An der Wall Street hat er gelernt, dass mit bloßer Theorie kein Staat zu machen ist. Er hat miterlebt, wie sein langjähriges Vorbild, der ehemalige Salomon-Brothers-Chefökonom Henry Kaufman, mit seinem Dogmatismus scheiterte. Zu lange beharrte er in seiner "Dr. Doom"Position - und "beging damit beruflich de facto Selbstmord", wie Yardeni mittlerweile selbst urteilt.

Mit reiner Ökonomie haben seine Analysen nichts mehr zu tun.
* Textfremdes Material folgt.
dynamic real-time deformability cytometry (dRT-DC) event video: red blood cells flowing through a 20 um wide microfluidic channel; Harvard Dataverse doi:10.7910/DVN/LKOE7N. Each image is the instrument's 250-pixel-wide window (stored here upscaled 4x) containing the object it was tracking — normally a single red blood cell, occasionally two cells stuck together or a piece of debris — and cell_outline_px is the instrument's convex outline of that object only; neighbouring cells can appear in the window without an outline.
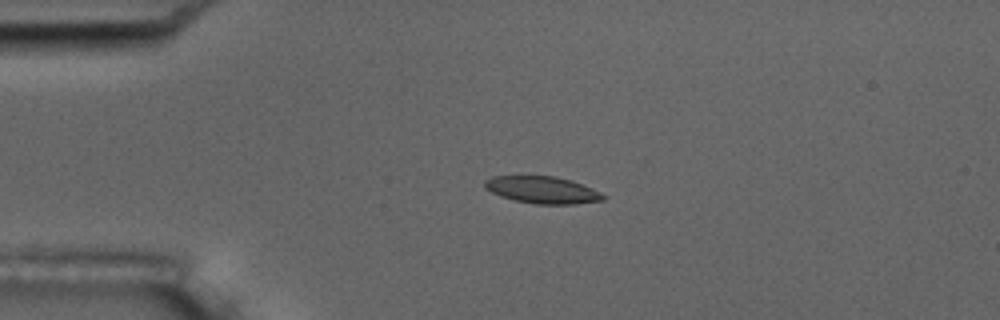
{"species": "common noctule bat (a hibernating species)", "species_latin": "Nyctalus noctula", "temperature_condition": "room temperature", "stored_images_in_passage": 3, "camera_frame_rate_fps": 3000, "um_per_image_px": 0.085, "animal": {"sex": "male", "body_mass_g": 17.5, "forearm_length_mm": 52.3}, "frame": {"image": 1, "passage_image": 2, "time_ms": 1.333, "image_size_px": [1000, 320], "cell_outline_px": [[604, 200], [576, 204], [536, 204], [516, 200], [500, 196], [484, 188], [484, 180], [492, 176], [556, 176], [572, 180], [592, 188], [600, 192], [604, 196]], "centroid_in_image_um": [46.09, 16.13], "position_along_channel_um": 38.9, "area_um2": 18.67}}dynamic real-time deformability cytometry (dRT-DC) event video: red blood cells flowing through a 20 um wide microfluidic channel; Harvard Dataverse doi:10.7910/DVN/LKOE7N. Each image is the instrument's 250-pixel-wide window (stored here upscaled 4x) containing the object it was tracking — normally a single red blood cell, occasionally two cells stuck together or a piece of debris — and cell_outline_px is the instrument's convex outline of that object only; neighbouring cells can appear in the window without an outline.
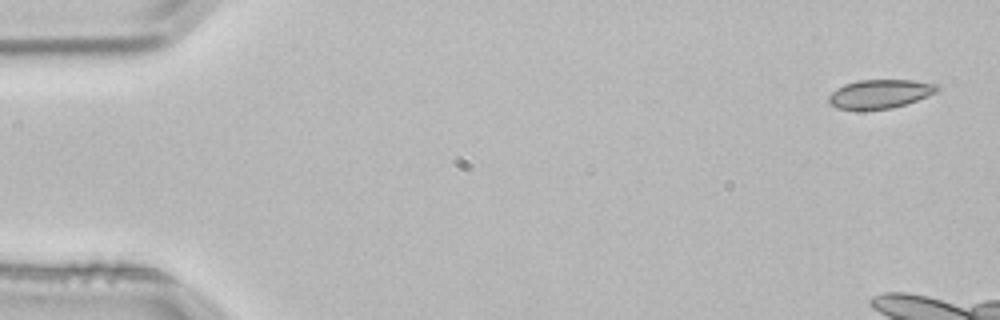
{"species": "common noctule bat (a hibernating species)", "species_latin": "Nyctalus noctula", "temperature_condition": "room temperature", "stored_images_in_passage": 4, "camera_frame_rate_fps": 3000, "um_per_image_px": 0.085, "animal": {"sex": "male", "body_mass_g": 21.5, "forearm_length_mm": 52.0}, "frame": {"image": 1, "passage_image": 1, "time_ms": 0.0, "image_size_px": [1000, 320], "cell_outline_px": [[940, 88], [936, 92], [916, 100], [892, 108], [860, 112], [856, 112], [836, 108], [828, 104], [828, 96], [836, 88], [844, 84], [856, 80], [912, 80], [936, 84]], "centroid_in_image_um": [74.69, 8.02], "position_along_channel_um": 10.3, "area_um2": 18.73}}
Damit ließen sich die komplexen Strategieplanungen auch gar nicht meistern, sagt Yardeni: "Ich habe einen interdisziplinären Job." Denn der Mensch handelt bei weitem nicht so rational, wie ihn der Ökonom so gerne beschreibt. "Im Grunde werden wir noch immer von unseren grundlegenden Emotionen getrieben. In der Wirtschaft sind das Gier und Angst. Gerade hatten wir eine Phase der unersättlichen Gier, die die Aktienkurse nach oben getrieben hat. Und jetzt können wir beobachten, wie die Angst die Märkte im Griff hat."

Ist Pessimismus angesagt? Keine Spur davon: "Die technologische Revolution wird noch stärker voranschreiten als bisher. Die Börsen werden vom zunehmenden Alter der Babyboomer profitieren, und ich sehe einen Siegeszug der Demokratie durch die freien Märkte und das Internet."